— SUPPLIED INFORMATION —
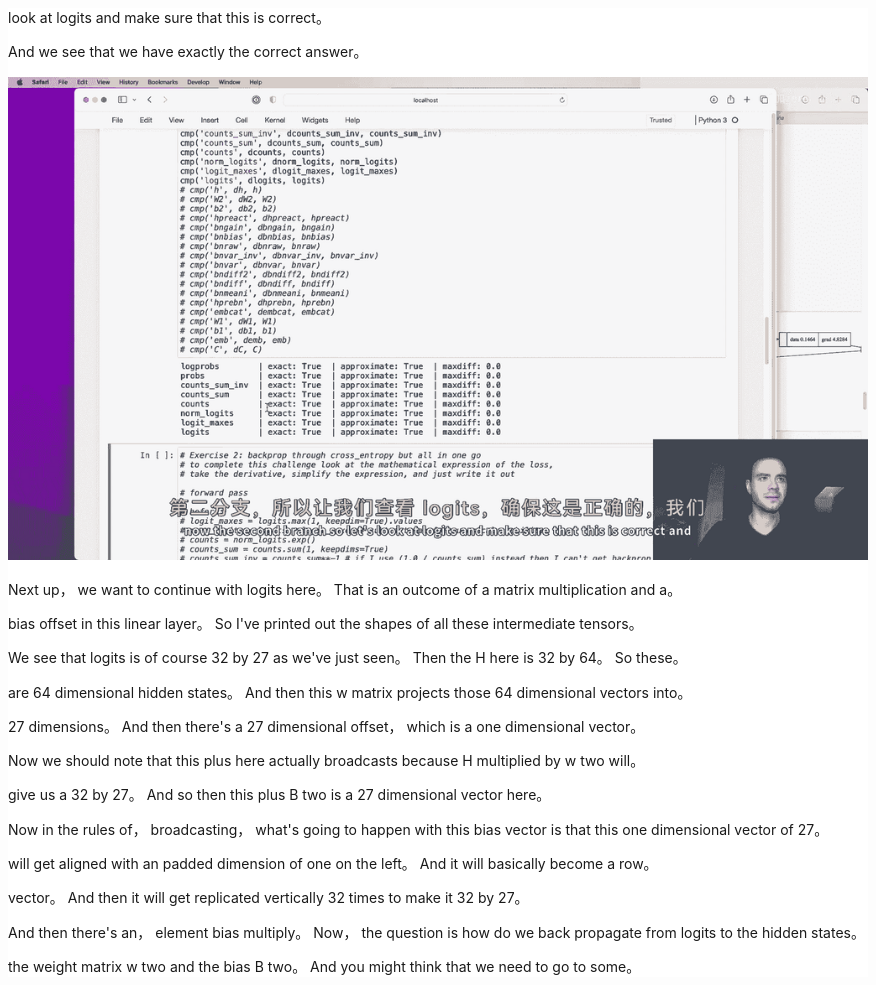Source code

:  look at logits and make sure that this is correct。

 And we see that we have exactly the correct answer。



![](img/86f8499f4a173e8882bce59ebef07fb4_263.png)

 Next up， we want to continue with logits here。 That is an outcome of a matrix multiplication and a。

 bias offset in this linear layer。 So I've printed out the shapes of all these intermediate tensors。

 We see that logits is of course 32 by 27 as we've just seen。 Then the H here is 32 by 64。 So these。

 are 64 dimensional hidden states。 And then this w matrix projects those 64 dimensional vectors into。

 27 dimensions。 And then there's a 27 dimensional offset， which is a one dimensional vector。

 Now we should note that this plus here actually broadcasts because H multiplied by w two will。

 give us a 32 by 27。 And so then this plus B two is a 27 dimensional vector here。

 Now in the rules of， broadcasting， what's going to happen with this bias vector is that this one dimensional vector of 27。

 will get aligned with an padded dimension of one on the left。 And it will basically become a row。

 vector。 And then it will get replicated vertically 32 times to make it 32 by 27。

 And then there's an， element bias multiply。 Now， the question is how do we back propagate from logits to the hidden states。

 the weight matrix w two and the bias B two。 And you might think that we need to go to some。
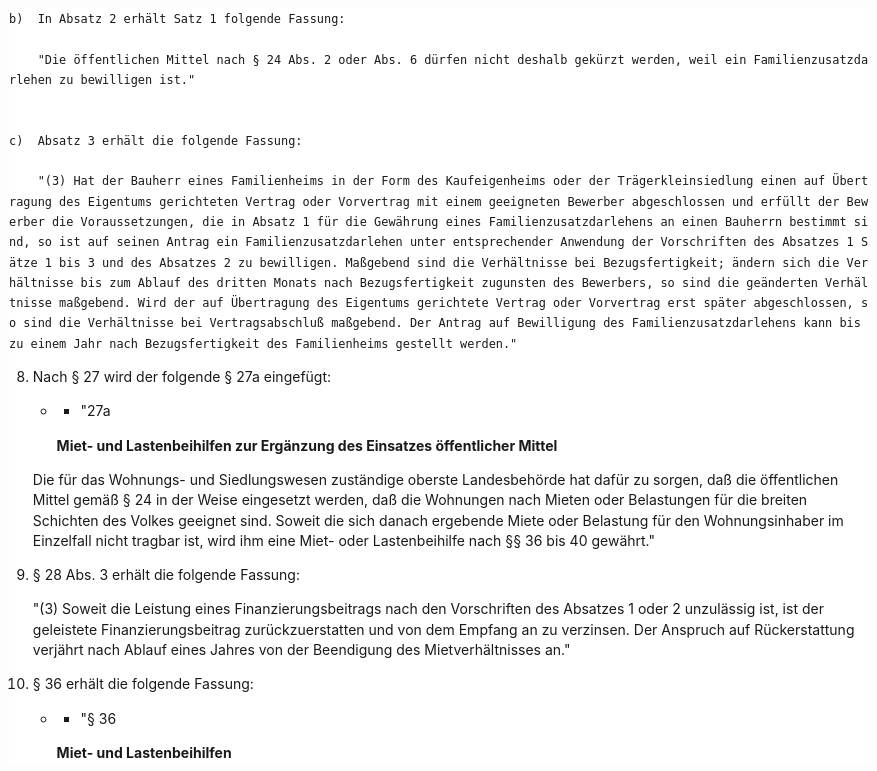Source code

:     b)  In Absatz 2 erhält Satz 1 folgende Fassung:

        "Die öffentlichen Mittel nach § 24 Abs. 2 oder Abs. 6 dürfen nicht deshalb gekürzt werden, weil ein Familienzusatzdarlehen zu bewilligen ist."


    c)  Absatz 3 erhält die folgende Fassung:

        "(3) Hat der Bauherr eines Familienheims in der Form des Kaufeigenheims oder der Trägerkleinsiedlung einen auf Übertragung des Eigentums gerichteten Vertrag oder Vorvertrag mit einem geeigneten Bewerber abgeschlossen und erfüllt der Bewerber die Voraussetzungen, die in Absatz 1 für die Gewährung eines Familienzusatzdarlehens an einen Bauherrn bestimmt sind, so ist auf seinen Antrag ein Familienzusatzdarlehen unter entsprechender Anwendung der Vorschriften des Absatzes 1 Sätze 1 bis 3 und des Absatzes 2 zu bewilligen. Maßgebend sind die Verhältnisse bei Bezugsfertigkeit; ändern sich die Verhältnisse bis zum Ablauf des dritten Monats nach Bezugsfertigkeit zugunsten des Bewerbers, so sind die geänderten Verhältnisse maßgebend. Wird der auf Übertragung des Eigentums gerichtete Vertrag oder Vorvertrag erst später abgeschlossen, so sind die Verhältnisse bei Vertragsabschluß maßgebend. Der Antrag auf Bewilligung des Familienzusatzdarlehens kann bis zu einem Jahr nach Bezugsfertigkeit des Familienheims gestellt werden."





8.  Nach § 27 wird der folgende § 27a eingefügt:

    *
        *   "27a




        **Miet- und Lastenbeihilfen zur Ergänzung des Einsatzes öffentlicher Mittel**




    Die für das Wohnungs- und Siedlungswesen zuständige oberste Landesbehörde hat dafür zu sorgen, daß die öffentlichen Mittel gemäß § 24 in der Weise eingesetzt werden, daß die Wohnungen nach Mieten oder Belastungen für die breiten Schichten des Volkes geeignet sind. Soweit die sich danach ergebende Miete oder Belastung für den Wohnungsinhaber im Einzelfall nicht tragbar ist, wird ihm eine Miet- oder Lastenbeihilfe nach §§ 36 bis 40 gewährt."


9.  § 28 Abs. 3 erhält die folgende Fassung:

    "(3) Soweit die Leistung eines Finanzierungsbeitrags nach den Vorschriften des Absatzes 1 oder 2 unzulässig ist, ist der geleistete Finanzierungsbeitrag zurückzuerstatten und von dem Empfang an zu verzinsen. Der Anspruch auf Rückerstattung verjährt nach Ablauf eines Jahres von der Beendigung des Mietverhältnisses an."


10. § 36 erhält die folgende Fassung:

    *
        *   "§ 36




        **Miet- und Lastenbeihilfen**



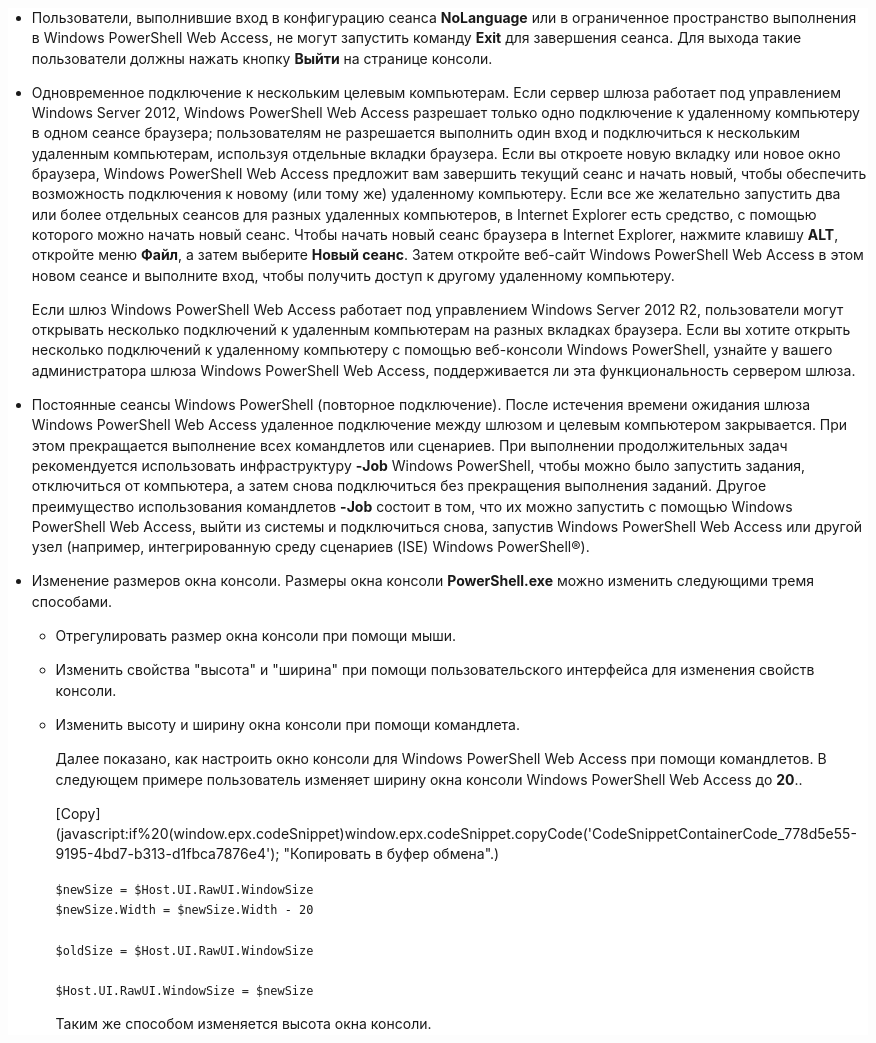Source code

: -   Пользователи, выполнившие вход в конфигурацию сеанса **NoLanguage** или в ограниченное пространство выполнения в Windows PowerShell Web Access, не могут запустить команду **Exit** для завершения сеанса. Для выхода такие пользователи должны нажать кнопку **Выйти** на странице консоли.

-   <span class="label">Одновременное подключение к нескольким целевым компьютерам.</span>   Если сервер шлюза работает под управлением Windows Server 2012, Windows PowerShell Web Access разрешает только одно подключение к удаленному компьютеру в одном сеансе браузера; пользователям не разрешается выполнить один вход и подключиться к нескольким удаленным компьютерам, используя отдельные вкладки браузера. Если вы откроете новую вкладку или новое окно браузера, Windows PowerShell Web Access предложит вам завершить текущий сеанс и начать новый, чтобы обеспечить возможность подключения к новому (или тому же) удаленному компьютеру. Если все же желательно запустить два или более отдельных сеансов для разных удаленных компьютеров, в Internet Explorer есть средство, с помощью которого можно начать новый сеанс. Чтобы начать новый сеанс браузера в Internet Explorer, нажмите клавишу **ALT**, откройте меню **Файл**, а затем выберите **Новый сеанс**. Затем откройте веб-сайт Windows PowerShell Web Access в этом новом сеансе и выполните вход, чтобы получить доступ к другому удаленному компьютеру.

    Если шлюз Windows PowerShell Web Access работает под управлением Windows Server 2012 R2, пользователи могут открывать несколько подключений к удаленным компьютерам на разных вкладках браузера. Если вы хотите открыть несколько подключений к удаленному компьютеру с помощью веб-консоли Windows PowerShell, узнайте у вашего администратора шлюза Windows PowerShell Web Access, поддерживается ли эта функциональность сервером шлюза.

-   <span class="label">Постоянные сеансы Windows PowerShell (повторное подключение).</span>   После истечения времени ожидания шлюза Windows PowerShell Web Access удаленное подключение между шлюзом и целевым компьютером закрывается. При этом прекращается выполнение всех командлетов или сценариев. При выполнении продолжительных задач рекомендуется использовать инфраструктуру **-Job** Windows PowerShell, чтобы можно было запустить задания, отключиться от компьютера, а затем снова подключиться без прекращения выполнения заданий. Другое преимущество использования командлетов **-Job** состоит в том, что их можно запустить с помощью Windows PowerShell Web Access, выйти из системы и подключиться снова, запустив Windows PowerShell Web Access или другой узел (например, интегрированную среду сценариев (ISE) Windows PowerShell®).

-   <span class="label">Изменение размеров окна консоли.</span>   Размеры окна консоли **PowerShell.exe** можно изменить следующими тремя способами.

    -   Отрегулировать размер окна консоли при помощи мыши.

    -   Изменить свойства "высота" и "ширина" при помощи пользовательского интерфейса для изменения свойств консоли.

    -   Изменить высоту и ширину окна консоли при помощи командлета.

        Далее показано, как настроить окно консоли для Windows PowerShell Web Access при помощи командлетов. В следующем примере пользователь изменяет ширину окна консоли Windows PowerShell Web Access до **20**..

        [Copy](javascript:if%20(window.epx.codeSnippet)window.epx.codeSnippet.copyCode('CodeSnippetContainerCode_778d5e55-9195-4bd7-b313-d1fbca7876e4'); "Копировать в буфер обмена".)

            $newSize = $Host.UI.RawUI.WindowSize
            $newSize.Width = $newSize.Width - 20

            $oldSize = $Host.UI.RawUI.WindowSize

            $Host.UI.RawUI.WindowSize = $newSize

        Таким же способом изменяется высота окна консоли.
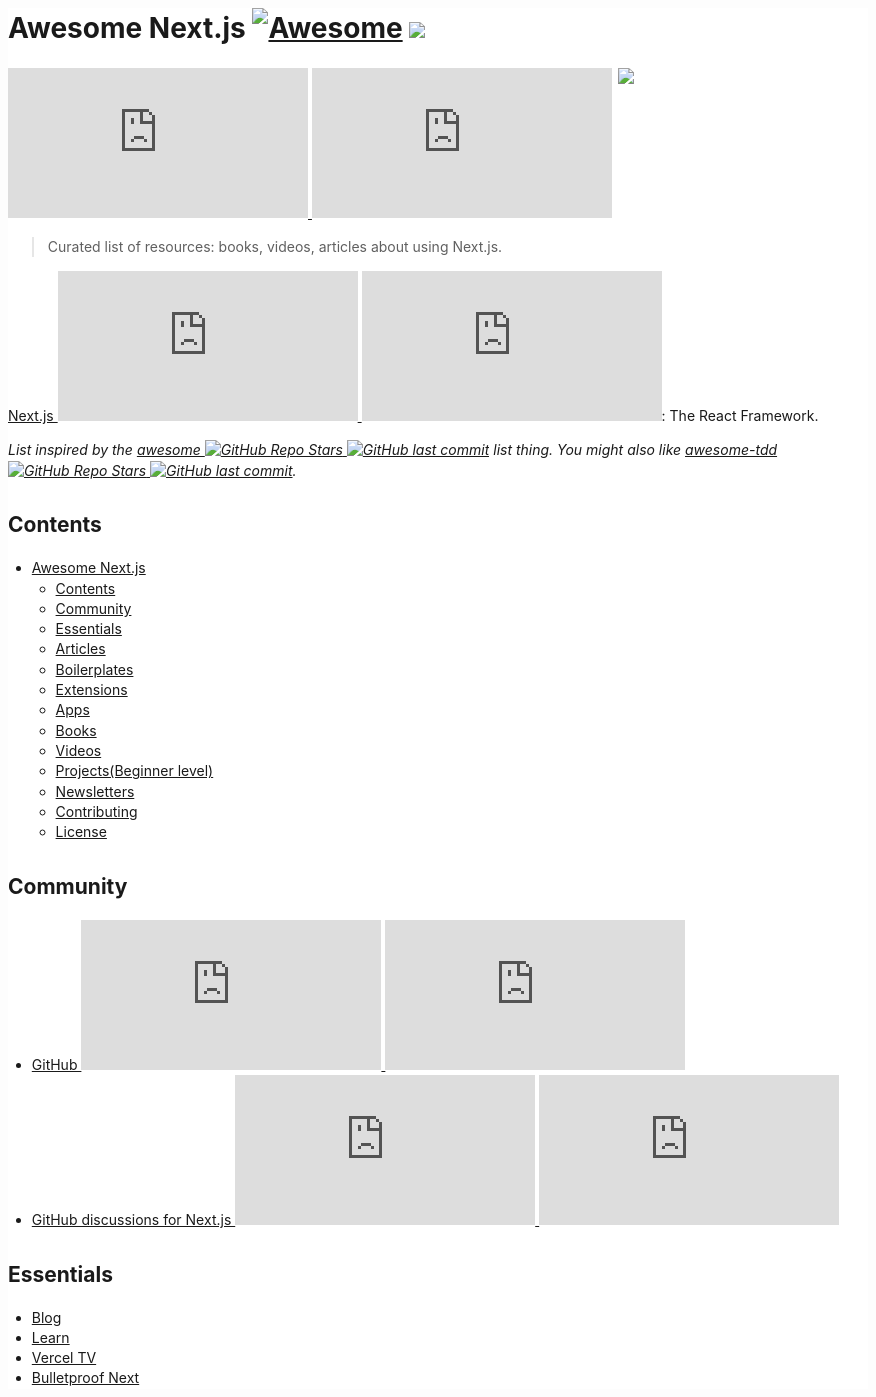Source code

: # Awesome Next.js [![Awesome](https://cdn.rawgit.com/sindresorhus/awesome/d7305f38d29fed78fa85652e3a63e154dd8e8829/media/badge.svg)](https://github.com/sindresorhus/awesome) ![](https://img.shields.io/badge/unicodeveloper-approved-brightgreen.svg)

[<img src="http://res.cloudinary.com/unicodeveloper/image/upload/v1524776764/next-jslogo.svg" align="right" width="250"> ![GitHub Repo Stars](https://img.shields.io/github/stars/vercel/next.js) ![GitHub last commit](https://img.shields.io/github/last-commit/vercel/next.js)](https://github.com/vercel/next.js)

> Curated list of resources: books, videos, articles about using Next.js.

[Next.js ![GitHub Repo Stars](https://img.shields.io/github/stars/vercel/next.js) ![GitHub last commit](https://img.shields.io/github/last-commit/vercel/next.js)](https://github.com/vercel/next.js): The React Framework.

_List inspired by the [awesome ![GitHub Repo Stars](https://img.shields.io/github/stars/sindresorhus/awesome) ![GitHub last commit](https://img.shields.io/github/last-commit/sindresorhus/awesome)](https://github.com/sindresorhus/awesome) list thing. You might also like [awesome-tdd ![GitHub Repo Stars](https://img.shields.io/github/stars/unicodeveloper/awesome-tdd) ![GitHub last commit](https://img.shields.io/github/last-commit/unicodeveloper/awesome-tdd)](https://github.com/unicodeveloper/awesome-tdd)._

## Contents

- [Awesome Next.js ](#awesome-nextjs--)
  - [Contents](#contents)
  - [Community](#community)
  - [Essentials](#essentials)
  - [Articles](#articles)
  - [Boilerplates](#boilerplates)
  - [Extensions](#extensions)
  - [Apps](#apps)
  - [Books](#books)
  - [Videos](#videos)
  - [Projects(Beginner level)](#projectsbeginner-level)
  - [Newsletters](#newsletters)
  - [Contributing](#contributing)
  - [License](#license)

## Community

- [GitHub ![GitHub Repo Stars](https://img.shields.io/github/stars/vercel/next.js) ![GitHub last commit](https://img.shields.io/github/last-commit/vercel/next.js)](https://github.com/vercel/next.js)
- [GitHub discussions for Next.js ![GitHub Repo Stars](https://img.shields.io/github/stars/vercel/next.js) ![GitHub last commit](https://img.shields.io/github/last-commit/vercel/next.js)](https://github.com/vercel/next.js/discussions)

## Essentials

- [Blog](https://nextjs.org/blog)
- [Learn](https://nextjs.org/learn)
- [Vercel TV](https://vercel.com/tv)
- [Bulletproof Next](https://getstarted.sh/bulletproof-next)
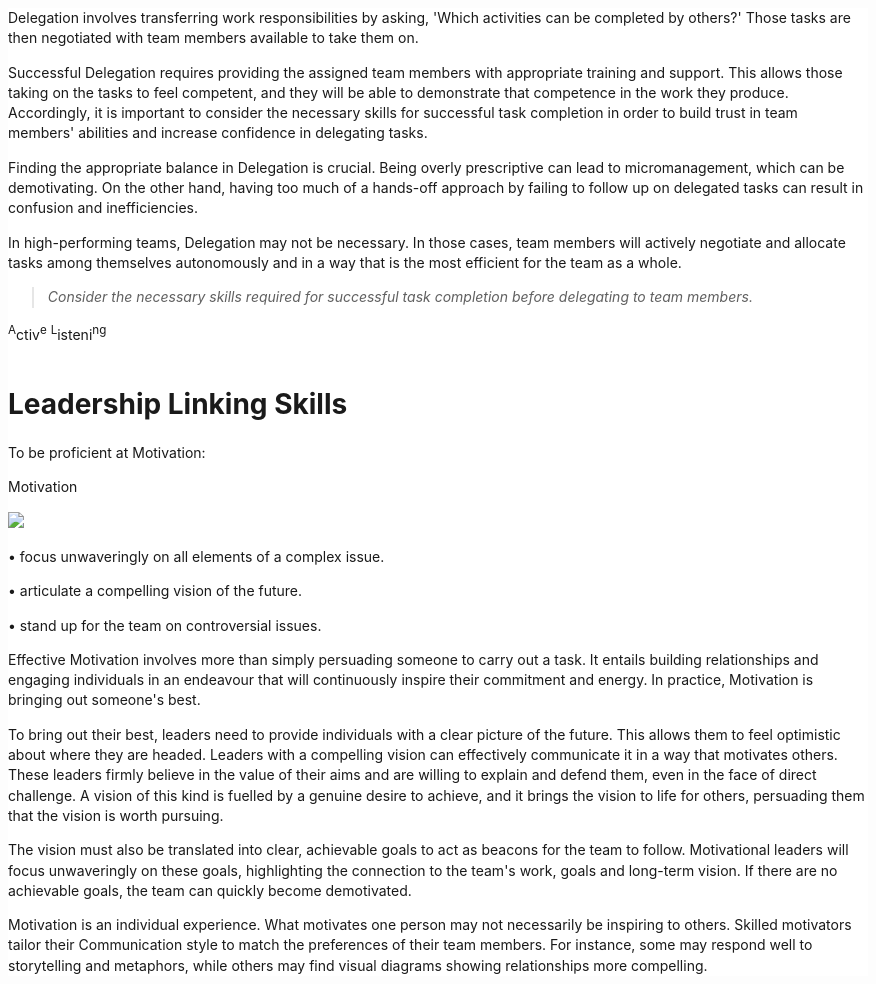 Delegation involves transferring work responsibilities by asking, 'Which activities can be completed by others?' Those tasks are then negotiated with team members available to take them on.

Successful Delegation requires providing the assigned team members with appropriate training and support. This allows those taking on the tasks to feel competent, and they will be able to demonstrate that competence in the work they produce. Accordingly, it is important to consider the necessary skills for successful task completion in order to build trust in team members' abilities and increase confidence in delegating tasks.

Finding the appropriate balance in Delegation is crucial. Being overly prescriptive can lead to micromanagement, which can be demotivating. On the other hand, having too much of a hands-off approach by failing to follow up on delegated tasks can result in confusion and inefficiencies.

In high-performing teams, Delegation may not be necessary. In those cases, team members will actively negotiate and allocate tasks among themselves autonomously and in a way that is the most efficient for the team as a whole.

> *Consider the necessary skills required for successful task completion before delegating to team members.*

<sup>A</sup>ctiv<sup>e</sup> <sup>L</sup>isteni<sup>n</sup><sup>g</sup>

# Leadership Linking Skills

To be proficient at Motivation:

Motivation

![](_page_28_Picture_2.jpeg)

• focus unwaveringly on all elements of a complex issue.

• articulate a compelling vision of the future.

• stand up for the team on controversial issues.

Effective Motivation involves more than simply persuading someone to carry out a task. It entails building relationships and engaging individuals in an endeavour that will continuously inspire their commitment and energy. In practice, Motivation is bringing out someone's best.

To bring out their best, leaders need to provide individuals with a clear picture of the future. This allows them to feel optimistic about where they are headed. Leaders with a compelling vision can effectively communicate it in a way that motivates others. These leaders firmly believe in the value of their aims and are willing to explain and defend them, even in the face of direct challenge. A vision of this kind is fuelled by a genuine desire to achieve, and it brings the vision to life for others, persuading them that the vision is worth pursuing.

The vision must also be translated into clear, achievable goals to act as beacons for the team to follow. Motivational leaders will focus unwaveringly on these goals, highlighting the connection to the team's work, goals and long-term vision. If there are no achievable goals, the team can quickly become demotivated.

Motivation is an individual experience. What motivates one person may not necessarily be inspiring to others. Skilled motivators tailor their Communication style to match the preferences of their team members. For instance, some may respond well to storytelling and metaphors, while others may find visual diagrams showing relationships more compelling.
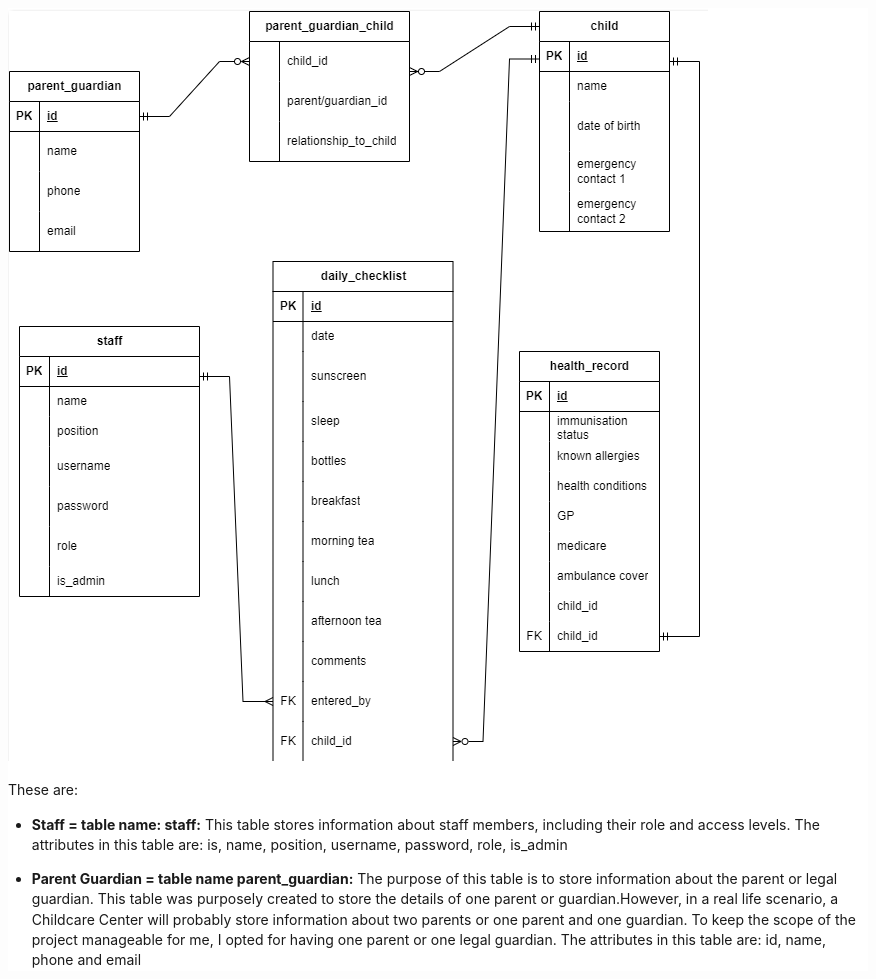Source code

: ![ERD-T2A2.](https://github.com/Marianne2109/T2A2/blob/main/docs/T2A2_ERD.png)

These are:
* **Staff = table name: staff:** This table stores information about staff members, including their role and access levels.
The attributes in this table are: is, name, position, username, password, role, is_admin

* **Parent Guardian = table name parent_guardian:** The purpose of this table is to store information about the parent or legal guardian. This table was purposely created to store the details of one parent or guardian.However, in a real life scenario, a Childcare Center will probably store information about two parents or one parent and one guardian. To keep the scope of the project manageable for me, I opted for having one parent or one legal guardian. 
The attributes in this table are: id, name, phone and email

— TASK STATEMENT —
Everything from the first line of the records through the line containing "are 64 dimensional" should be reproduced exactly, apart from the pictures.

— WRITTEN RESPONSE —
Source code

:  look at logits and make sure that this is correct。

 And we see that we have exactly the correct answer。



![](img/86f8499f4a173e8882bce59ebef07fb4_263.png)

 Next up， we want to continue with logits here。 That is an outcome of a matrix multiplication and a。

 bias offset in this linear layer。 So I've printed out the shapes of all these intermediate tensors。

 We see that logits is of course 32 by 27 as we've just seen。 Then the H here is 32 by 64。 So these。

 are 64 dimensional hidden states。 And then this w matrix projects those 64 dimensional vectors into。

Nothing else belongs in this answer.